*Job item*: Find every line below where the string "table" shows up, and copy those lines.

*Information supplied*:
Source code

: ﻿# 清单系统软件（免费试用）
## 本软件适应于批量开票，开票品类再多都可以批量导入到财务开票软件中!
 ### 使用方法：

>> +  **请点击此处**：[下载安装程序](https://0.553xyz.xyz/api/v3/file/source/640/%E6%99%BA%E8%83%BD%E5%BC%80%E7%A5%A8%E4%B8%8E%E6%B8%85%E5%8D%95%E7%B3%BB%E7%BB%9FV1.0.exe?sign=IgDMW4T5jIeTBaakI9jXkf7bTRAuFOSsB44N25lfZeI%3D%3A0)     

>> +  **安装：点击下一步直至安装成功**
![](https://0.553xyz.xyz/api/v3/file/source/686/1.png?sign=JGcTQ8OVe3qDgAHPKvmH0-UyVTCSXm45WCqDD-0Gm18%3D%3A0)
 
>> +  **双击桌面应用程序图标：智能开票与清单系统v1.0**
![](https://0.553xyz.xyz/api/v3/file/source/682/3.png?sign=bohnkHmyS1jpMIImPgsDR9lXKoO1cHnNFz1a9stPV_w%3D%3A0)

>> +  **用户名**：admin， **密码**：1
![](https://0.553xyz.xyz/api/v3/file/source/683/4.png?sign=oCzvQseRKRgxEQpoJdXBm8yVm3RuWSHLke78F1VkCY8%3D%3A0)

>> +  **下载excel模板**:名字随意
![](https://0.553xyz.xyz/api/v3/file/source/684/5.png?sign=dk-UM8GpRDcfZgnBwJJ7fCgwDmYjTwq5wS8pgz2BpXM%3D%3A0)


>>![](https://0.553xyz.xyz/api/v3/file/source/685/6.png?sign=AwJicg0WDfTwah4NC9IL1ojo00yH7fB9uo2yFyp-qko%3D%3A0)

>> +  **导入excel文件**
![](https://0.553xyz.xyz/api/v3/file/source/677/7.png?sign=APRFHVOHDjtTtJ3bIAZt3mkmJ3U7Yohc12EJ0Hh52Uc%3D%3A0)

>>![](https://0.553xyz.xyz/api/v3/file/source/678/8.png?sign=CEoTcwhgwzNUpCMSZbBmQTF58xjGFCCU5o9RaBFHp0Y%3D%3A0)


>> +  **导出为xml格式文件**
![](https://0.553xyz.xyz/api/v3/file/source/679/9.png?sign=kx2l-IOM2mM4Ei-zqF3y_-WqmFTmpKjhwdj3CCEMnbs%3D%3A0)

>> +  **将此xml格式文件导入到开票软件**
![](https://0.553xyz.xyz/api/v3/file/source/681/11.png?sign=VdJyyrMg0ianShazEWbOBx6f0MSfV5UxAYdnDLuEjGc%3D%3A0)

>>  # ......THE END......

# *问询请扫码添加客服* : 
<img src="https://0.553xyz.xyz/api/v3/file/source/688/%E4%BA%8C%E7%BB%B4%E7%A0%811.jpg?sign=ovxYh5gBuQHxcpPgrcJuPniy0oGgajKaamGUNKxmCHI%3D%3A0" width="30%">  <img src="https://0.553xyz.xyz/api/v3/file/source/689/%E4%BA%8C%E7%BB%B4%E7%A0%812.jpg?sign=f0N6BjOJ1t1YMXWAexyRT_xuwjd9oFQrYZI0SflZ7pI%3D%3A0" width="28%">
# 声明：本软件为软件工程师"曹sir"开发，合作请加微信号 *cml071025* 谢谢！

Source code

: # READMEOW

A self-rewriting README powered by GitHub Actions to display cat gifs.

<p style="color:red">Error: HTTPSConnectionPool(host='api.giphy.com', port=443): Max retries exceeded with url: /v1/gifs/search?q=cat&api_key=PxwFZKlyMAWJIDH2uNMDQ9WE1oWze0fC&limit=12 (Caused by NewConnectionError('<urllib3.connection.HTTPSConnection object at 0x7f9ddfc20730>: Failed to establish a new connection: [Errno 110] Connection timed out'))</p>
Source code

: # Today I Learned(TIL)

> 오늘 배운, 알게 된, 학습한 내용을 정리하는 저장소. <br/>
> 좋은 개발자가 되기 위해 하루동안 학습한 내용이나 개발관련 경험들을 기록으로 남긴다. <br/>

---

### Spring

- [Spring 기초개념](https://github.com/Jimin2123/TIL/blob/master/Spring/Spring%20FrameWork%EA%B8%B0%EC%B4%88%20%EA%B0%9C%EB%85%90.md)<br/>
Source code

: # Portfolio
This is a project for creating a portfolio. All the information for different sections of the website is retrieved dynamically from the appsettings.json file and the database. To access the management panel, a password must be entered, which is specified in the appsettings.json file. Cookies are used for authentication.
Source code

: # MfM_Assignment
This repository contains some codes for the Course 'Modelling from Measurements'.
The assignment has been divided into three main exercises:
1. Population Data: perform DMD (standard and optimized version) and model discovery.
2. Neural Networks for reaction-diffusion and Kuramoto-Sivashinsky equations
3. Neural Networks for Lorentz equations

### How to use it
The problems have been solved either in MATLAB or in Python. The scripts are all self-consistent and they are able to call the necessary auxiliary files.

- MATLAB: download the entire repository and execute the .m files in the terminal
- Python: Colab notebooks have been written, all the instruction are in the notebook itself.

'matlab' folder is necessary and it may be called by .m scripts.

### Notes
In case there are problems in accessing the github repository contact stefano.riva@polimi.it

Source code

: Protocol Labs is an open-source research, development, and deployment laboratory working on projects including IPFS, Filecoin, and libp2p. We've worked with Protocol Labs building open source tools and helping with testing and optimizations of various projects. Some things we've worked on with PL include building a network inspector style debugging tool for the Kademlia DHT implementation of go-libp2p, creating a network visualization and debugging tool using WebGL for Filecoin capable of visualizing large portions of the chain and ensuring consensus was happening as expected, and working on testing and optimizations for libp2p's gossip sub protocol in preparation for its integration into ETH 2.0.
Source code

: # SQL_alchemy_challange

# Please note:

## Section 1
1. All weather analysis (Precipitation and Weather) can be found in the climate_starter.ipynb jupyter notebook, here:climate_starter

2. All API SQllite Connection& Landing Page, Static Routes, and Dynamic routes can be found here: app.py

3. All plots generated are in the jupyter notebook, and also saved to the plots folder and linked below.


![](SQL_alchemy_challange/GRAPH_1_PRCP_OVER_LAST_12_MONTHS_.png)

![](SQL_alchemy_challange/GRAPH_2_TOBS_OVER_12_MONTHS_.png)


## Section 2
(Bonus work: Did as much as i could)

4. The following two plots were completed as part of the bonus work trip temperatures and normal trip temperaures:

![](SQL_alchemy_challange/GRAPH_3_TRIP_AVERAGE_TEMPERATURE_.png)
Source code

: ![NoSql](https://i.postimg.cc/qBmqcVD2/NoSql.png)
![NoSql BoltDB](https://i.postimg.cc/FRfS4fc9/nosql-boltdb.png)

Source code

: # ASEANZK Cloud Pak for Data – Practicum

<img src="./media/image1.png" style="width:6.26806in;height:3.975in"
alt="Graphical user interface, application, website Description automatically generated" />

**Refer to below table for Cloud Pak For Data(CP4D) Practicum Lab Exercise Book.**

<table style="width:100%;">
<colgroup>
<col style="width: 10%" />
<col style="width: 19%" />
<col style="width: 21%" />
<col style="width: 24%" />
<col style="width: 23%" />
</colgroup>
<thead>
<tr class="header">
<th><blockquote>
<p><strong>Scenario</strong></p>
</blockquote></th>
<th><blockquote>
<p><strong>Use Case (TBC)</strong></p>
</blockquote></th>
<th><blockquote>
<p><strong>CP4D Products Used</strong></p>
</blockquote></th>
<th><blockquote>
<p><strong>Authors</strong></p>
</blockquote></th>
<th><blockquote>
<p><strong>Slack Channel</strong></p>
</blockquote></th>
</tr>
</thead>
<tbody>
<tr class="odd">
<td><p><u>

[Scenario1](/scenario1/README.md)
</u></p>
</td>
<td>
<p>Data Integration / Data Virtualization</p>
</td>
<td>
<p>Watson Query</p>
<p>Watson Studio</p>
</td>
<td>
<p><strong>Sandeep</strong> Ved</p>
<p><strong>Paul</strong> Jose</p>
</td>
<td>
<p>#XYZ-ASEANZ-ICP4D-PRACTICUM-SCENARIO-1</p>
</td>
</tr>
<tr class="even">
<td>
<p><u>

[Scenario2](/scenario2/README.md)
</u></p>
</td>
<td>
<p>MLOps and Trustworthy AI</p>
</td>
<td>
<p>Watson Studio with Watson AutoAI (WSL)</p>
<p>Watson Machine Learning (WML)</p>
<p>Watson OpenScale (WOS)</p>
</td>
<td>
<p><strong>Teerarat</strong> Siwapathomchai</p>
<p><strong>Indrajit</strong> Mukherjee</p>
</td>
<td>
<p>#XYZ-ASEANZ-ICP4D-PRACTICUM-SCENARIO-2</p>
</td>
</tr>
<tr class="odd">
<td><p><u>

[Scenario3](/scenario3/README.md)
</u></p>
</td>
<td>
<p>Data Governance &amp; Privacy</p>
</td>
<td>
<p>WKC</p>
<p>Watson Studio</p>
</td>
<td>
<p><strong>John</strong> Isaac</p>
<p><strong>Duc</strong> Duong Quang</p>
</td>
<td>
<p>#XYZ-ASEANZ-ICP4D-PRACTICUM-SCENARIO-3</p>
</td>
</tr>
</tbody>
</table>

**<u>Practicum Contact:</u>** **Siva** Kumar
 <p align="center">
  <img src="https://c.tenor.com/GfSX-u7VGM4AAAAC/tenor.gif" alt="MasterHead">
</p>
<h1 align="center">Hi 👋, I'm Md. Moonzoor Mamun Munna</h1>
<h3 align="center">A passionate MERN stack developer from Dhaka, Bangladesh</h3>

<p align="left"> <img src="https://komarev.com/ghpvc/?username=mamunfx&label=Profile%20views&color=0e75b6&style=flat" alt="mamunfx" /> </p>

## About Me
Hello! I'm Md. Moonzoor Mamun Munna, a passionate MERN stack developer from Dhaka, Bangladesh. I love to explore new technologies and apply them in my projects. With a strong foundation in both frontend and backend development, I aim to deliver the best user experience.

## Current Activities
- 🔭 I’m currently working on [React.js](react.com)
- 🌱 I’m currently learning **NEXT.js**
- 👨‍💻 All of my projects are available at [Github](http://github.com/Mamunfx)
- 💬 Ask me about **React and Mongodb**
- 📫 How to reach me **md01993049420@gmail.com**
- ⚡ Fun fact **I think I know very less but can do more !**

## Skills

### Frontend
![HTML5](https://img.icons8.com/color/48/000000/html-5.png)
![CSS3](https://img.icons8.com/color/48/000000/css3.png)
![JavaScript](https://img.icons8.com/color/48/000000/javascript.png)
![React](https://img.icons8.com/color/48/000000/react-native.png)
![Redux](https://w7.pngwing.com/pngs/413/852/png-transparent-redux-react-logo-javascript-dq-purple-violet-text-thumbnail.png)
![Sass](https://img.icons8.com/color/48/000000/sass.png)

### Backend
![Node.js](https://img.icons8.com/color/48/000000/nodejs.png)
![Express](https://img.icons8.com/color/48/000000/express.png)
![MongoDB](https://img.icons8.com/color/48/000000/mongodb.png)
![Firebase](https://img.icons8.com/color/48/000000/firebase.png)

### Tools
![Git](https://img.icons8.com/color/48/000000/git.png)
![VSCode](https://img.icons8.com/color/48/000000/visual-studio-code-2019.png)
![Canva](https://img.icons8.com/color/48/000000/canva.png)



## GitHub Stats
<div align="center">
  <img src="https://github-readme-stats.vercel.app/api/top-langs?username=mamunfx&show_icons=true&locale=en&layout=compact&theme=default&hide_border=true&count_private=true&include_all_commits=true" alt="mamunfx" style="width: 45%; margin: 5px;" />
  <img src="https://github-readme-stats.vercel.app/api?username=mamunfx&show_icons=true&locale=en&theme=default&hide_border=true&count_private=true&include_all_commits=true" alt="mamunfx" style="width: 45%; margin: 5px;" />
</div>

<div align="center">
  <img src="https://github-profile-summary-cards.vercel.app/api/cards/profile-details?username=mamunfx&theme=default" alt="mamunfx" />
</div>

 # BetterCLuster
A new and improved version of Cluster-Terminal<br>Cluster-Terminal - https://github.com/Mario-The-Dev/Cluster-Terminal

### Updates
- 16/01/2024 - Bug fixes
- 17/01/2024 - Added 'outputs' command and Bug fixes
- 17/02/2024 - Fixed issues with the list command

*Result of the task*:
**Refer to below table for Cloud Pak For Data(CP4D) Practicum Lab Exercise Book.**
<table style="width:100%;">
</table>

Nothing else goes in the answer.